Personal information
- Born: July 18, 1941 (age 84) Oklahoma City, Oklahoma, U.S.
- Height: 169 cm (5 ft 7 in)
- Weight: 61 kg (134 lb)

Sport
- Sport: Canoe sprint
- Club: Niles Kayak Club

Medal record
Representing United States
Olympic Games
| Bronze medal – third place | 1964 Tokyo | K-1 500 m |
Pan American Games
| Gold medal – first place | 1967 Winnipeg | K-1 500 m |
| Gold medal – first place | 1967 Winnipeg | K-2 500 m |
| Gold medal – first place | 1967 Winnipeg | K-4 500 m |

= Marcia Jones-Smoke =

American canoeist (born 1941)

Marcia Ingram Jones Smoke (born July 18, 1941) is an American sprint canoer.
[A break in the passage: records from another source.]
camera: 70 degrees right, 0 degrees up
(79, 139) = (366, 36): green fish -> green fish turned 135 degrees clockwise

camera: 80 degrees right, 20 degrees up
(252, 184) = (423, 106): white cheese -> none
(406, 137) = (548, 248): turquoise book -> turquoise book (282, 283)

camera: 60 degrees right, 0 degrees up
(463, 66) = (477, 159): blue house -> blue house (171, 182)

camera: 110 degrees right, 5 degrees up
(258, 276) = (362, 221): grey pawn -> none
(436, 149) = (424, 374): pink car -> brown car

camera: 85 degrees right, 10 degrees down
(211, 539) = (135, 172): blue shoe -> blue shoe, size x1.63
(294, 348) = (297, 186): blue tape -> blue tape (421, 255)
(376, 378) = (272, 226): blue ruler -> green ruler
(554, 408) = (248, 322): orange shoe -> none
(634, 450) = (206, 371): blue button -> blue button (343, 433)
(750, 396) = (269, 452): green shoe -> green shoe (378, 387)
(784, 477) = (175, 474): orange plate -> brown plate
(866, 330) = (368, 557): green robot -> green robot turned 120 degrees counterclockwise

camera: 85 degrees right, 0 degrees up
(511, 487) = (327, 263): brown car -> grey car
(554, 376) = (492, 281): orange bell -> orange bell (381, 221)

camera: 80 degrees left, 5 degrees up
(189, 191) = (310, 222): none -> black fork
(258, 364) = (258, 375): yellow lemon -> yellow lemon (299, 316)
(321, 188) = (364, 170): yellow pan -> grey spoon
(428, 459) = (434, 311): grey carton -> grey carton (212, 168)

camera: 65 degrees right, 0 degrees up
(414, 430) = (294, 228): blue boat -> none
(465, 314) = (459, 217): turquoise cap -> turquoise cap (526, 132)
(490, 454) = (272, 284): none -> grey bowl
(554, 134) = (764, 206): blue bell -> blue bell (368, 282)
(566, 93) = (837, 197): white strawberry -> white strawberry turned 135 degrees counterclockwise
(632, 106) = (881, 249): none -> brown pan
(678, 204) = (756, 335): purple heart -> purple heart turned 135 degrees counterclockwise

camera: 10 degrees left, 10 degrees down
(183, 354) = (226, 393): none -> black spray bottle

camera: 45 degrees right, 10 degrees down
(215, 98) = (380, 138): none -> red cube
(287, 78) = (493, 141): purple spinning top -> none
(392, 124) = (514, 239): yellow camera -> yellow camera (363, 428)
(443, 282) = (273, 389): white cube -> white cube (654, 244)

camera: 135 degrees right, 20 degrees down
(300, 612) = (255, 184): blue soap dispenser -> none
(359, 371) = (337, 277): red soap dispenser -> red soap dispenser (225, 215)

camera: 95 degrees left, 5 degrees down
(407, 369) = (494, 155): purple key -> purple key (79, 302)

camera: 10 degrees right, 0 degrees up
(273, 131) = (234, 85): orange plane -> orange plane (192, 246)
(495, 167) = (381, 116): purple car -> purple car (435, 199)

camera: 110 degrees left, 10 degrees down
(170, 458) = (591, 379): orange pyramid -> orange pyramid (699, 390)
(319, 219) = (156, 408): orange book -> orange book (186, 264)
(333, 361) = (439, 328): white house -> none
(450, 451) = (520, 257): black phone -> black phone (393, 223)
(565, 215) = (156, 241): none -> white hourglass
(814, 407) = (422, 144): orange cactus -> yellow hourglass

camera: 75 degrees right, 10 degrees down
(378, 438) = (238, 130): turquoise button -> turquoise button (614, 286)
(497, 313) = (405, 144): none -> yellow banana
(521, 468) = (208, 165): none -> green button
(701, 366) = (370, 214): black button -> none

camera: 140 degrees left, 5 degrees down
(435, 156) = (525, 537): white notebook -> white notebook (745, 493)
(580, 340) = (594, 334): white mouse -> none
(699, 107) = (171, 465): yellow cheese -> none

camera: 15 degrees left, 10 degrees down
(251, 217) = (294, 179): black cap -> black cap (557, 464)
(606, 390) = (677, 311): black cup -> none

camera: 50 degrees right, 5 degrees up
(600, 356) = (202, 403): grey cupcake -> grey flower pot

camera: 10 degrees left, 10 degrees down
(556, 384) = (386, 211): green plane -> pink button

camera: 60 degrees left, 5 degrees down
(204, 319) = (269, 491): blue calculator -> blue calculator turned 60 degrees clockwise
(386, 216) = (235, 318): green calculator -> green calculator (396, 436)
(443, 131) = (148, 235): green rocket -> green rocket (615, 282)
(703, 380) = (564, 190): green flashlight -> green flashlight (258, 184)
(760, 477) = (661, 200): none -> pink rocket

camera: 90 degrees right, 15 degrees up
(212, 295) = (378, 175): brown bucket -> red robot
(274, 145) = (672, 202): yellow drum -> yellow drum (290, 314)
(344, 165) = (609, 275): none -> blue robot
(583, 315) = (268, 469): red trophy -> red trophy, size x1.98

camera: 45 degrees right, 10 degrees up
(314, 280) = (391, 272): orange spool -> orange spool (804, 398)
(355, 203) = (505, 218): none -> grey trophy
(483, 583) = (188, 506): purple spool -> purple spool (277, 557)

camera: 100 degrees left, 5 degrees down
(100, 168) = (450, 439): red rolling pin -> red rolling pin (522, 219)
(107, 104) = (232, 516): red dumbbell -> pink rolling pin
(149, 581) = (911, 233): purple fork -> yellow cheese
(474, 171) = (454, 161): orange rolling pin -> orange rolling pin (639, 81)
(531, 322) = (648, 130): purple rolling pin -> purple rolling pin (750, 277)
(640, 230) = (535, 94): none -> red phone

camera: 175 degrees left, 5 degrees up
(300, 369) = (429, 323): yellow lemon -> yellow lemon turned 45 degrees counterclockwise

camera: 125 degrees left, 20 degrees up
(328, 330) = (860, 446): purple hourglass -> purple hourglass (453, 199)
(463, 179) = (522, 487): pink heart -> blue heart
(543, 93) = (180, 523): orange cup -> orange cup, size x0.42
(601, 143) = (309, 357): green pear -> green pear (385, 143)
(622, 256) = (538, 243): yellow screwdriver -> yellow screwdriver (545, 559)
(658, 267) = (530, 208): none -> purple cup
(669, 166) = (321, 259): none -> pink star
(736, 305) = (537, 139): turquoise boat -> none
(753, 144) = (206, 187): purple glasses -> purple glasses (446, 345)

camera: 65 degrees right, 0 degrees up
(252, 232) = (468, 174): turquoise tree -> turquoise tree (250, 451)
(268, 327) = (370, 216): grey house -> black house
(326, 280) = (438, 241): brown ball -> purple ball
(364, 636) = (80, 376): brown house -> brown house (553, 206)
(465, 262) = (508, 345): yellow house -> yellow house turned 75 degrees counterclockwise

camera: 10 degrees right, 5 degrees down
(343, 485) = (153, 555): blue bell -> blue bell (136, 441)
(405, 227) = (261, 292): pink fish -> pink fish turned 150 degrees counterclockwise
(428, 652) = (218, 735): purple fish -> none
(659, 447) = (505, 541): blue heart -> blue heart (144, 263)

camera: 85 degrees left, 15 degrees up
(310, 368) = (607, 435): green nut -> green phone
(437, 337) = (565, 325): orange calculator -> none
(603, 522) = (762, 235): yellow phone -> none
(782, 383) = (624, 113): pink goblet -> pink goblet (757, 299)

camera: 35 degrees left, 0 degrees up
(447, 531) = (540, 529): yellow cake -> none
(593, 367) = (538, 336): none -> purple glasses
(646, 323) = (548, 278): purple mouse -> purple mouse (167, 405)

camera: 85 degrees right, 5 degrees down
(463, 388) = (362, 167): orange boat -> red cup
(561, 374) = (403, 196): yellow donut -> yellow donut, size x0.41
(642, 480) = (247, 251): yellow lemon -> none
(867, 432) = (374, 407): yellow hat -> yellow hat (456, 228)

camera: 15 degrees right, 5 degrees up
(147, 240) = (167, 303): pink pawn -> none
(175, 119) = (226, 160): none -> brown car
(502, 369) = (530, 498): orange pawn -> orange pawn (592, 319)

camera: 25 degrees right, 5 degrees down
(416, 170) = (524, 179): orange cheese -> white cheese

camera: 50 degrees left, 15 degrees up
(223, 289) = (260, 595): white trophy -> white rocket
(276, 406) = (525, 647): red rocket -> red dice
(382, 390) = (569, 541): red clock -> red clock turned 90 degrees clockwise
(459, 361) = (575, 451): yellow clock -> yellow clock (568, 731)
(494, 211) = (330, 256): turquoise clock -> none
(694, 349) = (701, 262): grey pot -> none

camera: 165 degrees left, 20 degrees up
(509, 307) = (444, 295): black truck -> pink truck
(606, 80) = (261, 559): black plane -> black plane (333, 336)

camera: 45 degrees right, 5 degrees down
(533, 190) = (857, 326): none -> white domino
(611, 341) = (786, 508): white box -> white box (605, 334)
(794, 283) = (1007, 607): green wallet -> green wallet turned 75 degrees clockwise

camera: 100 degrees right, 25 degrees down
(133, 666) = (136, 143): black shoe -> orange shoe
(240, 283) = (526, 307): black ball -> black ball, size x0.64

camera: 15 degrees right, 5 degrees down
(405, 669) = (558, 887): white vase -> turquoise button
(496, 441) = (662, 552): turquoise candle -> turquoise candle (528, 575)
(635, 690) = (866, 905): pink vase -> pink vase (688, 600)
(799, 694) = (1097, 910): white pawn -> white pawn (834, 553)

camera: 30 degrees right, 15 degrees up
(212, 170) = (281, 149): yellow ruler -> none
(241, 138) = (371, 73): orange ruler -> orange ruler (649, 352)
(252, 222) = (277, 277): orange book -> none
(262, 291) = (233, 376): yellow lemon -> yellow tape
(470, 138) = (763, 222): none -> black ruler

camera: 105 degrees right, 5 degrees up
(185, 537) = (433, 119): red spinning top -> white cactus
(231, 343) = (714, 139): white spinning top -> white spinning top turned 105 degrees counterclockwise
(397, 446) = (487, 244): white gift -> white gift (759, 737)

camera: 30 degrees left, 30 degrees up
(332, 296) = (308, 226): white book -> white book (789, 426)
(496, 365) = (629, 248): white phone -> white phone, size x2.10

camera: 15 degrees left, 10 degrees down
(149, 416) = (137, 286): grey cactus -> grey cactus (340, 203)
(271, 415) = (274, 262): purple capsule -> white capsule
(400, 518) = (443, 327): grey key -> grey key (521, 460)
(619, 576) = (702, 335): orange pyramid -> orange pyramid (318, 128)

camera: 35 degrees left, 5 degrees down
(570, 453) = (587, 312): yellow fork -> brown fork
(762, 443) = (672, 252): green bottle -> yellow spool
She competed at the 1964, 1968 and 1972 Olympics and won a bronze medal in the K-1 500 m event in 1964.

A native of Oklahoma City, Oklahoma, Jones graduated from Michigan State University. She won three gold medals at the 1967 Pan American Games and a record 35 national championships and 24 North American championships.

Her husband, William Smoke, finished fourth in the second repechage event of the K-4 1000 m at the 1964 Summer Olympics in Tokyo. Jones' son, Jeff, finished seventh in the K-2 1000 m semifinal at the 2004 Summer Olympics in Athens. Her sister, the late Sperry Rademaker, finished seventh in the K-2 500 m event at the 1968 Summer Olympics in Mexico City.